Actions to take ->
A - Answer these about the tapping machine thread, one per line:
(i) What price was the Delta drill press with the tapping head listed at?
(ii) Which collet number does randyjaco say he needs?
(iii) What is the smallest collet 4GSR has?
B - Quote the tapping machine thread from "That restoration came" to "yes I am........", word for word.

Provided passage ->
# Dedicated Tapping Machine



## randyjaco (Feb 23, 2015)

I never thought I would have a dedicated tapping machine, but an ad appeared in the local Craig's List for a Delta drill press with a tapping head for $175. I made a 30 mile dash to take a look at it. It had a Procunier #2 head and it ran. Either one was worth more than $175! It didn't take long for me to drop the cash, didn't even bother to dicker. The whole thing was covered in grease and grime, but nothing was broken. I did a complete disassembly and painting. I replaced one bearing and added a link belt. It cleaned up pretty well. 
I need to pick up one more collet and I will have a complete set. Damn, Procunier is proud of their collets! EBay is a little cheaper. So, I will keep my eye out.
Now I need a tapping project 8^)
Randy


----------



## w9jbc (Feb 23, 2015)

very nice looks like a real deal to me!


----------



## Andre (Feb 23, 2015)

That restoration came out beautiful! Very nice work!

How is the tapping head attached to the spindle? Morse taper? Clamped around the quill?


----------



## Cactus Farmer (Feb 23, 2015)

I have just gotten two tapping heads......WOW! where have I been hiding? Easy and fast. Congrats on a great aquisition. Could I be looking for a spare drill press to convert to a full time tapper? YES, yes I am........


----------



## 4GSR (Feb 23, 2015)

I have a few duplicates in collets.  Post the sizes you are looking for and I'll look and see if I have a spare. 
The one I don't have a spare for is 3/8" tap. In fact, I could use that size too!


----------



## randyjaco (Feb 23, 2015)

I need a #6 collet.
It is a factory custom mount for Delta/Rockwell. It came with a MT shaft that had a disk with 2 slots on one end. The head has a disk that mates to it. The head clamps to the spindle


----------



## 4GSR (Feb 23, 2015)

randyjaco said:


> I need a #6 collet.


The smallest that I have is a No. 8 and it's not a spare.
Sorry, I tried.

Source data ->

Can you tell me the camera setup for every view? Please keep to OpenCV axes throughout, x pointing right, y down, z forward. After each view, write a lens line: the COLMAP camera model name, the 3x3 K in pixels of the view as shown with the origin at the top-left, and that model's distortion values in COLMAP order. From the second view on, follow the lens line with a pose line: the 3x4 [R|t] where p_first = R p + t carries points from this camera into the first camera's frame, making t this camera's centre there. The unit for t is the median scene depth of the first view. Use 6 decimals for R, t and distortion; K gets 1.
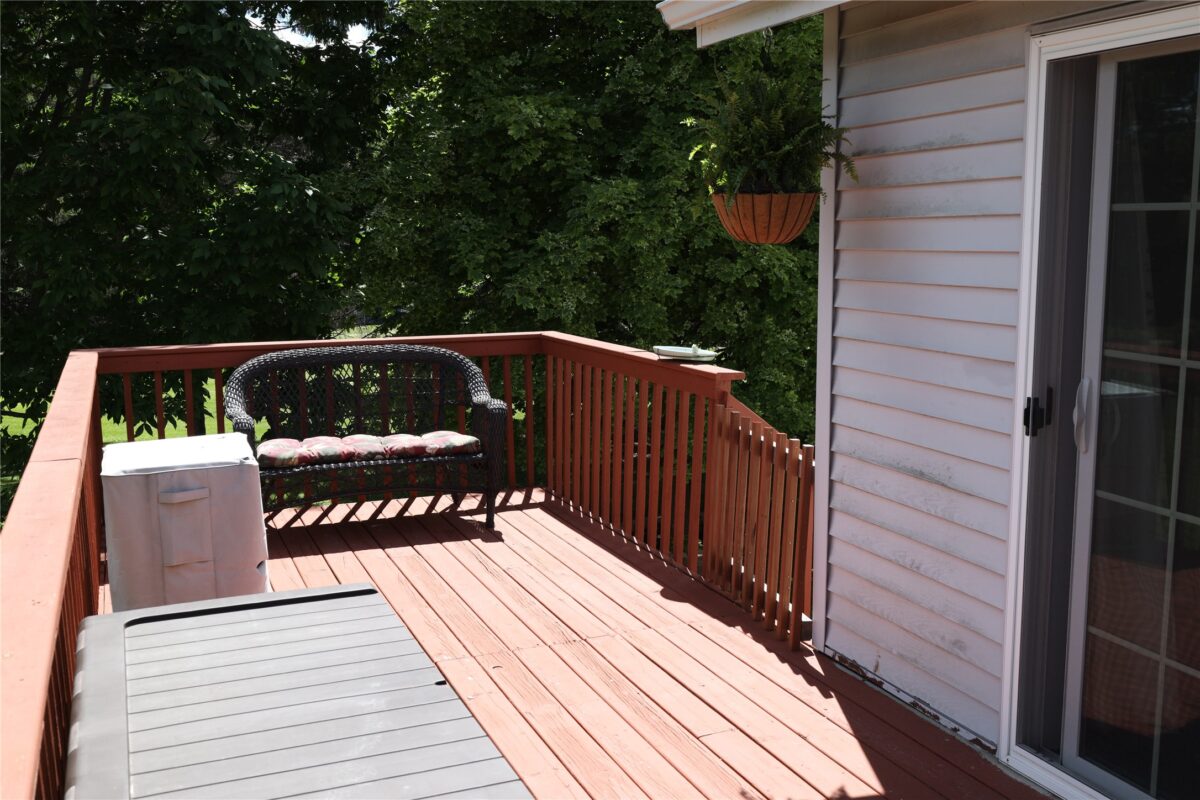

Solutions below ->
A -
(i) $175
(ii) #6
(iii) No. 8

B -
That restoration came out beautiful! Very nice work!

How is the tapping head attached to the spindle? Morse taper? Clamped around the quill?


----------



## Cactus Farmer (Feb 23, 2015)

I have just gotten two tapping heads......WOW! where have I been hiding? Easy and fast. Congrats on a great aquisition. Could I be looking for a spare drill press to convert to a full time tapper? YES, yes I am........